Il patient-targeted googling (PTG): quando lo psicologo cerca informazioni online sul paziente

Il patient-targeted googling (PTG) si riferisce alla pratica inversa: in questo caso è il terapeuta a cercare informazioni online sui propri pazienti per comprendere meglio il loro contesto di vita e le relazioni significative, per ragioni di sicurezza o anche semplice curiosità. Eichenberg e il suo team, tra i primi a indagare il fenomeno (2016), riportano in un sondaggio del 2016 che non è poi così diffuso: solo il 40% dei partecipanti ha dichiarato di aver cercato informazioni online sui pazienti e di averlo fatto solo per motivazioni inerenti la terapia. Emergono due questioni di particolare rilevanza: è etico cercare online informazioni sui propri pazienti? Se e come farlo incide sulla relazione terapeutica?

Consenso informato, coinvolgimento nelle decisioni terapeutiche e creazione di un ambiente sicuro sono tra i principi fondamentali della pratica clinica: ottenere informazioni per vie traverse e non consensuali non rispetta privacy e autodeterminazione dei pazienti (Cox et al., 2023). Oltre alla questione etica, va anche compreso se e come le informazioni ottenute possono essere integrate nel processo terapeutico e in che modo. Che fare se, per esempio, si viene a conoscenza di informazioni che un paziente non aveva intenzione di condividere? Quello di cui si viene a conoscenza va gestito in modo che sia a beneficio del paziente e della terapia, come sottolineato dall’APA (2016).

Come comportarsi se un paziente ci cerca e ci contatta online?

La relazione terapeutica è per definizione una relazione asimmetrica: solo il paziente condivide le proprie esperienze, mentre il terapeuta guida il processo; è proprio nella natura asimmetrica di questo tipo di rapporto che sta la sua funzione di contesto emotivo e relazionale in cui avviene il cambiamento. La gestione di questi confini spetta al professionista che, sulla base della propria esperienza, gestisce eventuali richieste di contatti extrasedute compresi quelli che possono avvenire sui canali digitali.
Tendenzialmente, sono gli approcci psicodinamici a essere più rigorosi nell’evitare self disclosure e contatti al di fuori delle sedute, mentre per altri orientamenti, se dosata adeguatamente, può rafforzare la relazione terapeutica (Cox et al., 2021). Sicuramente formazione e supervisione sono fondamentali per supportare i terapeuti nella gestione delle informazioni raccolte online in modo etico e rispettoso.
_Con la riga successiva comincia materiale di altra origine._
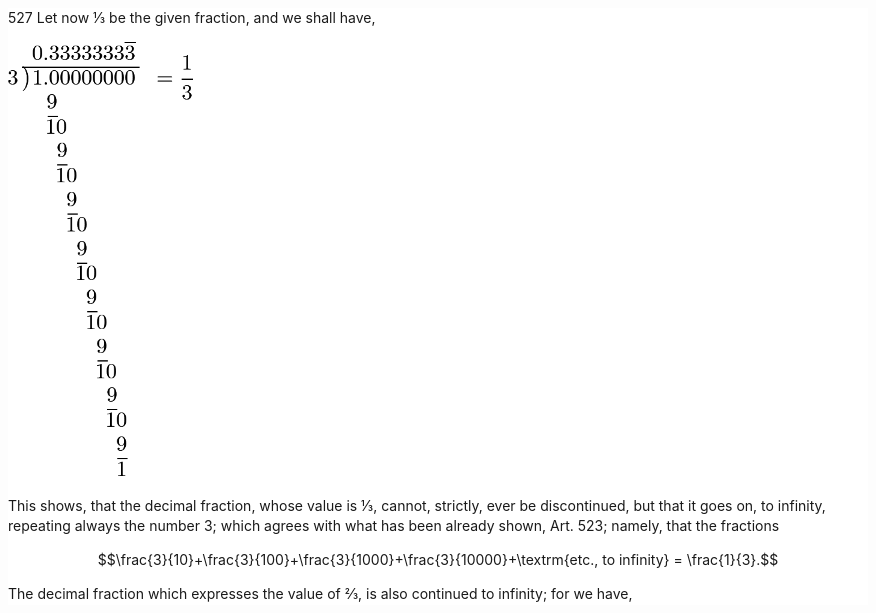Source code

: <span class="art">527</span> Let now ⅓ be the given fraction, and we shall have,

<a href="https://artofproblemsolving.com/texer/pvnjgnaf">
<img src="/assets/euler/pvnjgnaf.png" alt="Integer long division ⅓" width="185" height="434">
</a>

This shows, that the decimal fraction, whose value is ⅓,
cannot, strictly, ever be discontinued, but that it goes on, to
infinity, repeating always the number 3; which agrees
with what has been already shown, <span class="artref">Art. 523</span>; namely, that
the fractions

$$\frac{3}{10}+\frac{3}{100}+\frac{3}{1000}+\frac{3}{10000}+\textrm{etc., to infinity} = \frac{1}{3}.$$

The decimal fraction which expresses the value of ⅔, is
also continued to infinity; for we have,
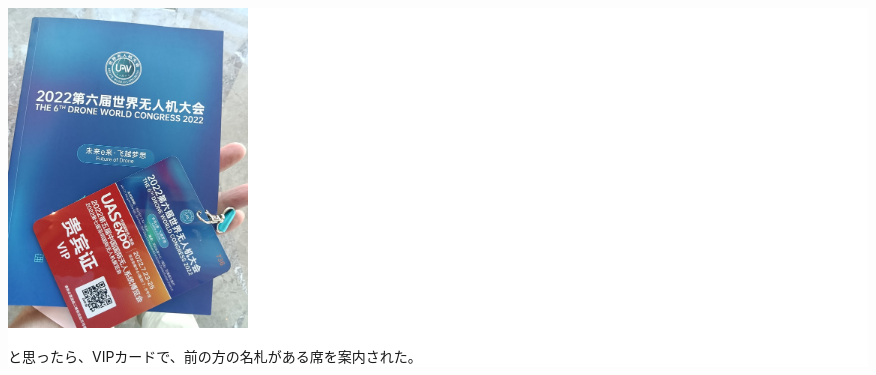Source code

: <img src="https://github.com/akita11/SZdiary/blob/main/diary/photo/2022-07-23_17.04.49.jpg" width="240px">

と思ったら、VIPカードで、前の方の名札がある席を案内された。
All’inizio del rapporto terapeutico può essere utile definire insieme al paziente se, come e su quali canali poter entrare in comunicazione, valutando, per esempio, come gestire le richieste di contatto sui social. È importante far capire al paziente che è comprensibile essere curiosi e voler conoscere meglio il terapeuta e che questo può essere oggetto di confronto in seduta; anzi, può essere un elemento utile per esplorare insieme motivazioni, significati e aspettative.
Che un paziente possa cercarci online o che noi possiamo fare lo stesso è un’eventualità più che concreta, considerando quanto tempo passiamo online; riconoscere che può accadere e trovare il modo migliore di gestirlo può solo rafforzare la relazione e migliorarci come professionisti.